I stopped the restriction/hunger/obsession, not because I became enlightened or anything, but because the results were BAD. It was causing me to gain weight, look puffy, and feel exhausted. The harder I dieted, the sooner I experienced backlash from it and the worse the fallout. More dieting was never going to produce lean, happy, carefree, and weight stable. I tried it like seven thousand times to be sure.
You do not earn food through workouts or need a fast metabolism before you can eat adequately. It is absolutely the other way around. You eat enough first, and then you have energy to move and train, to problem solve, to be emotionally aware, to connect with people. When I was restricting and half starved all the time, I had two emotions: feeling good about not eating and feeling bad about eating. That is not living. That is a dimmed down version, made worse by the social isolation it requires.
Instead of thinking, "I could never eat that much because I'm not that active," when you see, fit, active women training hard and eating plenty, know that the eating came first. Otherwise they wouldn't have the energy for that lifestyle.

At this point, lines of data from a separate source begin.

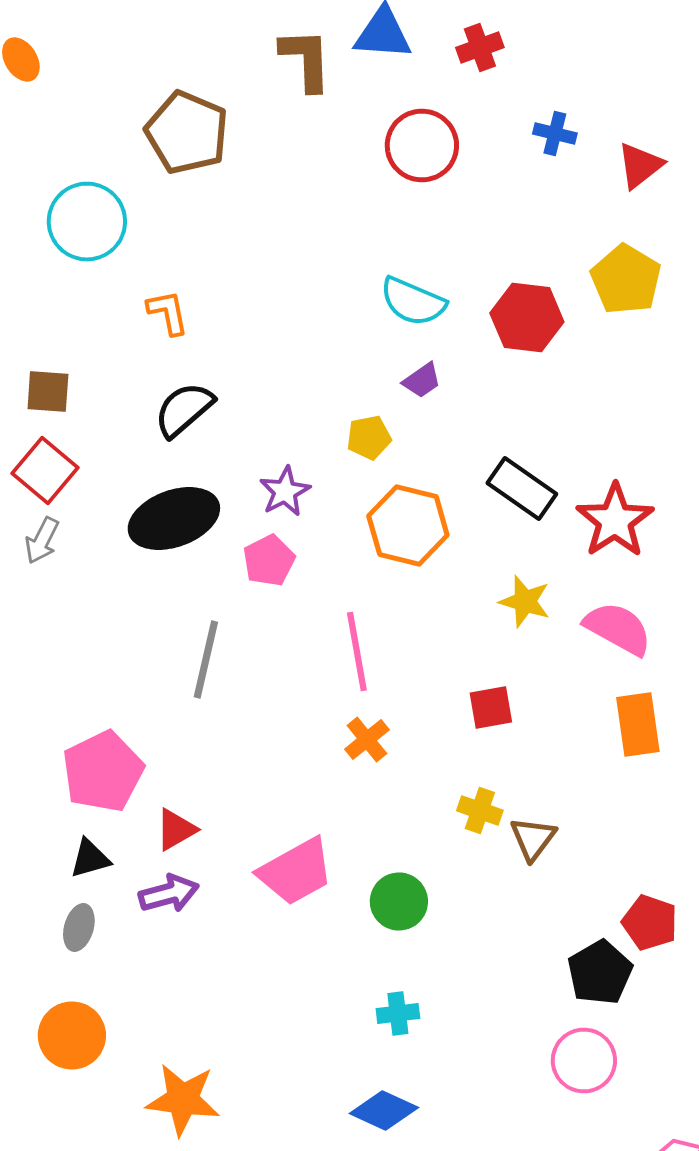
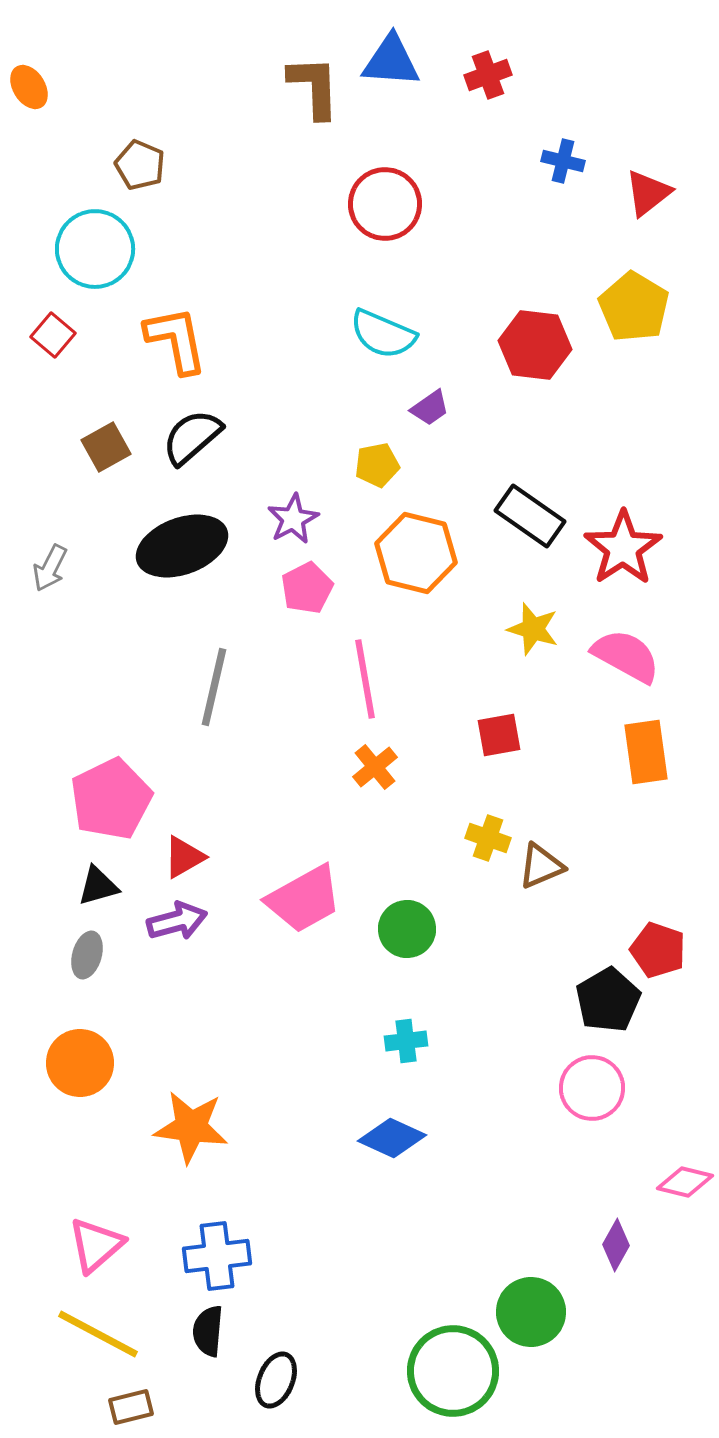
brown pentagon: (187, 132) -> (140, 165), moved, size x0.6
red circle: (422, 146) -> (385, 204), moved
cyan semicircle: (413, 302) -> (383, 334), moved
orange L-shape: (168, 312) -> (176, 340), size x1.5
brown square: (48, 392) -> (106, 447), moved, turned -33
red square: (45, 470) -> (53, 335), moved, size x0.7
pink pentagon: (269, 560) -> (307, 588), moved
brown triangle: (533, 838) -> (541, 866), turned 30

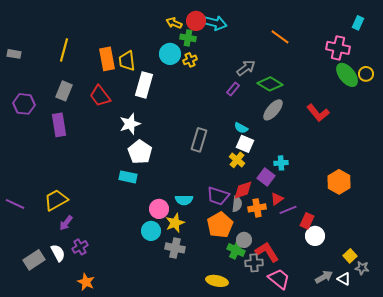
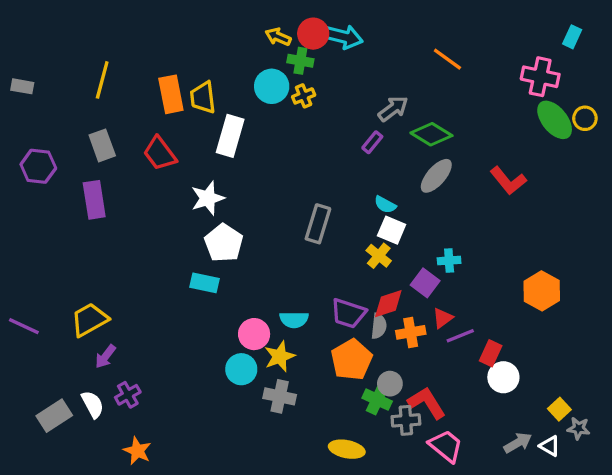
gray rectangle: (64, 91) -> (102, 145), turned -42

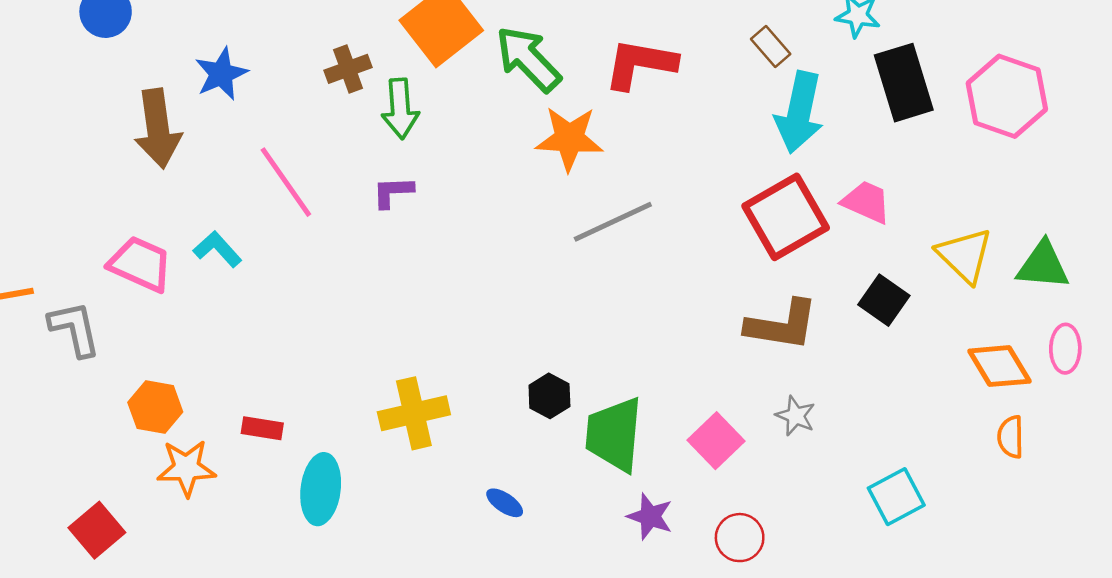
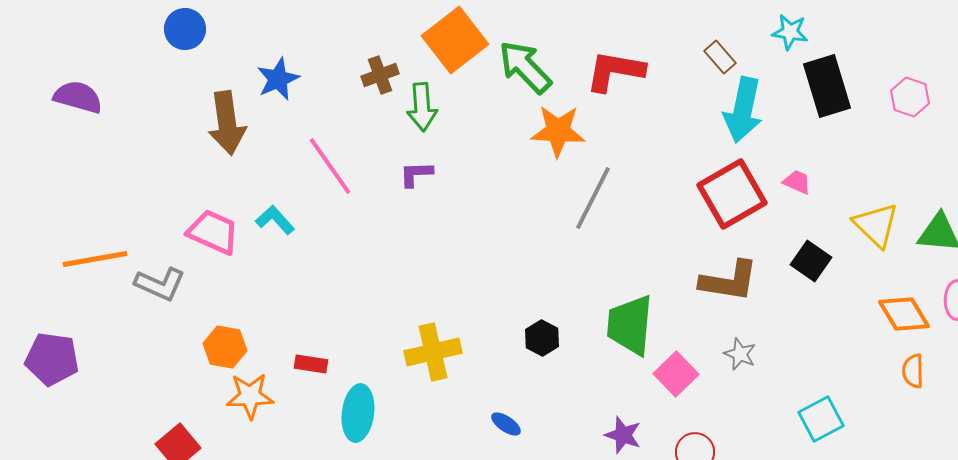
pink hexagon: (1007, 96) -> (910, 97), size x0.6
pink trapezoid: (866, 202) -> (797, 182), size x0.7
gray line: (613, 222) -> (593, 198), turned -38
gray L-shape: (74, 329) -> (160, 284), turned 126
green trapezoid: (614, 434) -> (630, 325), moved

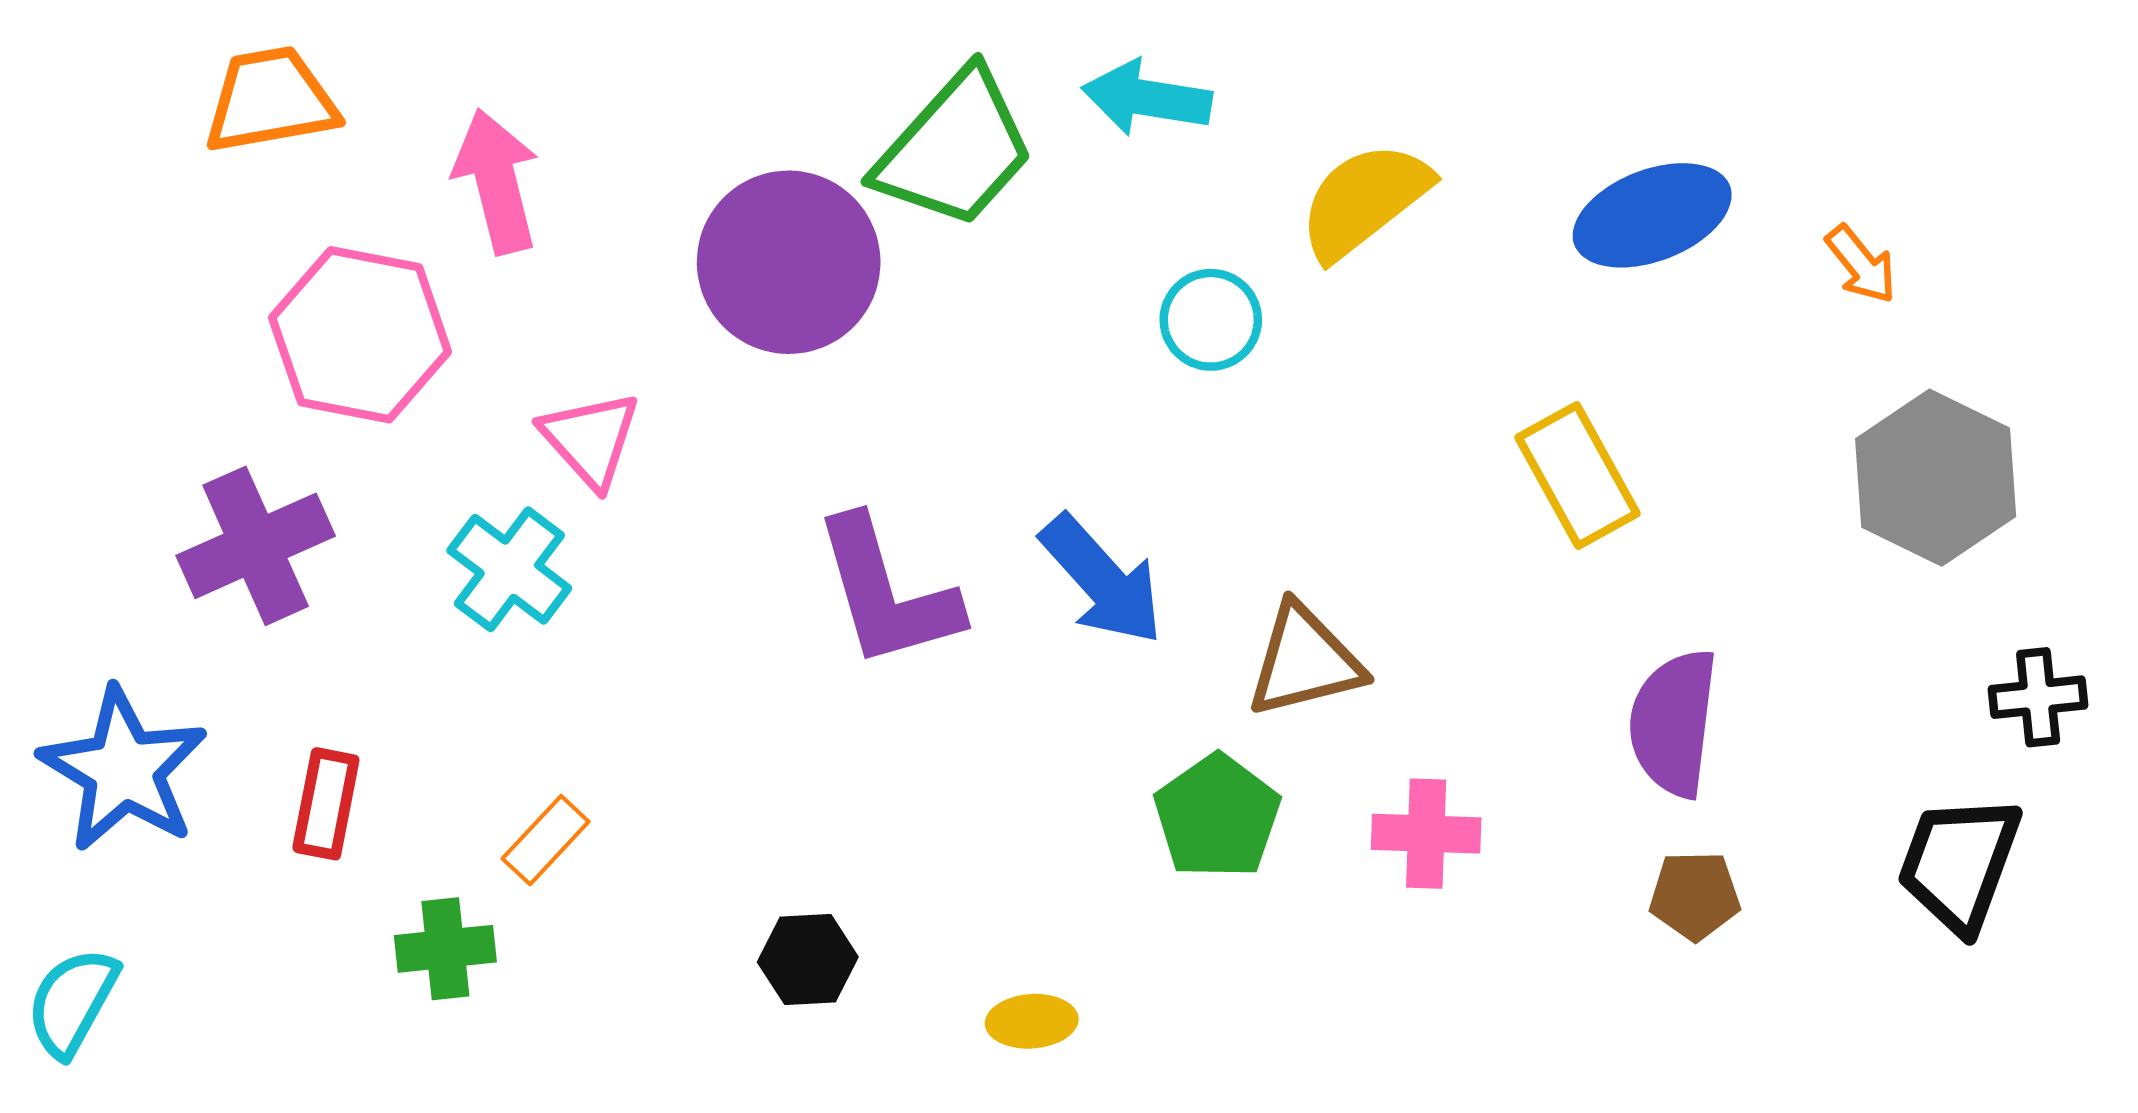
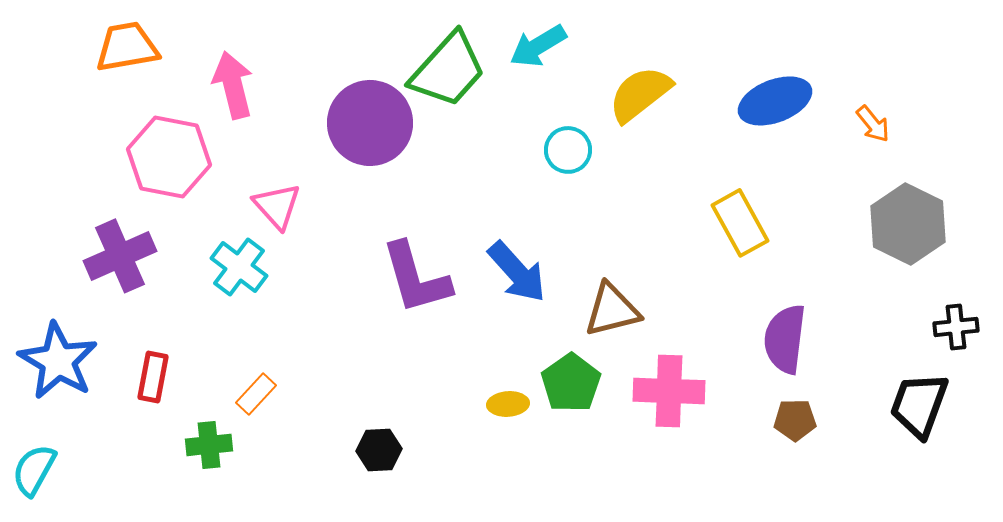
cyan arrow: (1147, 98) -> (538, 46), turned -40
pink cross: (1426, 834) -> (669, 391), size x1.4
yellow ellipse: (1032, 1021) -> (508, 404), moved

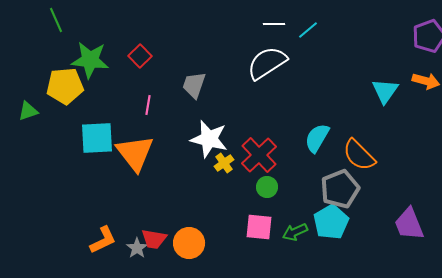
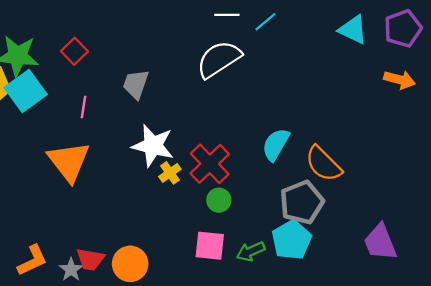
cyan triangle: (385, 91) -> (353, 30), moved, turned -40
cyan square: (97, 138) -> (26, 91), moved, turned -33

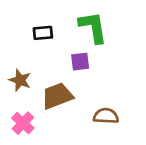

I look at it like eating enough gives me the energy to live the active, healthy, energetic way I choose, even if I'm not interested in spending an hour at the gym pulling sleds and flipping tires.
Delayed thought. I just watched the Natacha Océane video where she talks about eating 2,500+ calories per day, prioritizing sleep, and training for muscle.
How I Got Lean on 2500+ Calories
One of the things she mentioned when talking about metabolism is something almost nobody mentions. The heavier you are, the more calories you burn. When people underfeed themselves to lose scale weight at all costs, their workout suck, everything feels harder, they can't put forth as much physical effort and don't expend as much energy, even though training feels super intense. So, training is a grind, but you're not actually accomplishing much, and you get lighter, and your metabolism gets slower. Woooooh!
If you're getting stronger and eating enough food to fuel an active life, you may actually get heavier on the scale, your metabolism gets faster, your body looks leaner, but scale weight is not going down, and that's good.